An attorney and air safety expert – with experience in vintage aircraft, which have crashed due to wing failure – yesterday disclosed that three, significant factors likely precipitated the crash of Chalks Ocean Airways Flight 101.
On Wednesday, U.S. investigators said the 58-year-old Grumman G-73T Mallard craft that lost its wing and crashed in waters off Miami shortly after takeoff had undetected cracks in its airframe, which may have caused the aircraft to break up.
The cracks were found in the main support beam of the wing.
According to aviation lawyer Jack London, the aircraft’s age, the addition of a new engine on an old plane and the frequent transportation of passengers made the Grumman’s crash virtually inevitable.
“These three bad things all came together at once,” he said.
“The plane was designed in World War II, while it was a very nice design at the time, it was not made of composite materials like crafts are being made now and it would be very difficult to expect an airplane like that to fly in peak conditions for much more than 25,000 to 30,000 hours no matter how well maintained,” said the attorney based in Austin, Texas.
He noted that the turboprops – which replaced the Grumman’s original piston engine – are new, more powerful engines created for a faster, sharper rate of climb.

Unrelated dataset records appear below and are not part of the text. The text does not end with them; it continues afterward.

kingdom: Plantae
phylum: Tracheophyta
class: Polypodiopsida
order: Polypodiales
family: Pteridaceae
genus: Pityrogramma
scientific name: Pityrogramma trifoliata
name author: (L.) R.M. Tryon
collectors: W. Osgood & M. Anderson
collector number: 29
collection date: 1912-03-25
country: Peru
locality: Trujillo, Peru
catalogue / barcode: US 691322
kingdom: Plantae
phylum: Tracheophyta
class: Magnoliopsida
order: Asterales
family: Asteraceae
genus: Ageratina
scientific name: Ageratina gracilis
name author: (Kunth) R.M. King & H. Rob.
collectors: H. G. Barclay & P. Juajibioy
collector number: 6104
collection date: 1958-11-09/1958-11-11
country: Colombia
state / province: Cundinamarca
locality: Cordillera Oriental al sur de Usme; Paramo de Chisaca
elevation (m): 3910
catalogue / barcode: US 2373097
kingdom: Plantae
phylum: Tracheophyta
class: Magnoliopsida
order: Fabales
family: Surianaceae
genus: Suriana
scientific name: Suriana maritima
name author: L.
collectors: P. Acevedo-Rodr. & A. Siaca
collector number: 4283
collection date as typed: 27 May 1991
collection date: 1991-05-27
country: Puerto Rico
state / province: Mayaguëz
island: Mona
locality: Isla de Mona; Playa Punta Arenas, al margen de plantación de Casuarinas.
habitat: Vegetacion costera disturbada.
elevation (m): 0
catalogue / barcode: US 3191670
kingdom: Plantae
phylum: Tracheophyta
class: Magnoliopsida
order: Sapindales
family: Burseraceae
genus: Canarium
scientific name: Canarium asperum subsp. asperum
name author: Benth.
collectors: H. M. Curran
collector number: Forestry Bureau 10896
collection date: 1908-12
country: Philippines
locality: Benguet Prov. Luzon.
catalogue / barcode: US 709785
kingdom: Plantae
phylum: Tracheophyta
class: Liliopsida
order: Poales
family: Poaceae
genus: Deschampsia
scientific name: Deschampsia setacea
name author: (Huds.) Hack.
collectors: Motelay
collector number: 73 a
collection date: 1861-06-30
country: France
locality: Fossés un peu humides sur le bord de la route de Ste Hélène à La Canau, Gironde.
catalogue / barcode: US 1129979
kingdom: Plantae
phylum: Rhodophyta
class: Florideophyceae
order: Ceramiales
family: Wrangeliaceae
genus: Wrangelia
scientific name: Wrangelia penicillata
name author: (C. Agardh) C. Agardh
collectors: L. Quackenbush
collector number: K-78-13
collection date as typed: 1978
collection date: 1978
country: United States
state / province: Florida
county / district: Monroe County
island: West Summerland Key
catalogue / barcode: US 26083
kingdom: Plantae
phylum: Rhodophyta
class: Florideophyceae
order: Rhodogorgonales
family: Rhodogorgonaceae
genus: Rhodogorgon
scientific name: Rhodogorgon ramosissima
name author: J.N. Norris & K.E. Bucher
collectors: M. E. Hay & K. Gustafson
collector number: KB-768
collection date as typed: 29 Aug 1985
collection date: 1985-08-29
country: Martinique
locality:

He said this placed new stress on what was already an old airframe by changing the direction of load on the wings and all its attachments.
“You change the direction of force and the amount of force on the loading and you are going to cause either bending or fractures on the loads and you can see those with the naked eye. You can’t see them on an inspection,” Mr. London explained.
He said while retrofits are common, thousands of hours of take-offs and landings cause the kind of stress fractures that can only be detected with microscopic procedures such as dye penetrations and x-rays.
“When you do that it is going to take so much money to maintain their airplane that you can’t fly it at a profit,” Mr. London said.
“When you use airplanes that are in those conditions for passengers you are taking a risk. For someone who may be a private enthusiast and build a sport plane or old antique plane for fun and show it in air shows – okay, but when you put passengers in them for profit, you are going to lose some of those airplanes.”
Chalks Flight 101 was on its way to Bimini when it went down off Miami Beach shortly after take off, killing all 20 aboard, including three infants. Eleven of the passengers were Biminites.
Officials at the U.S. National Transportation and Safety Board have stressed that determining the exact cause of the crash could take anywhere from nine to twelve months.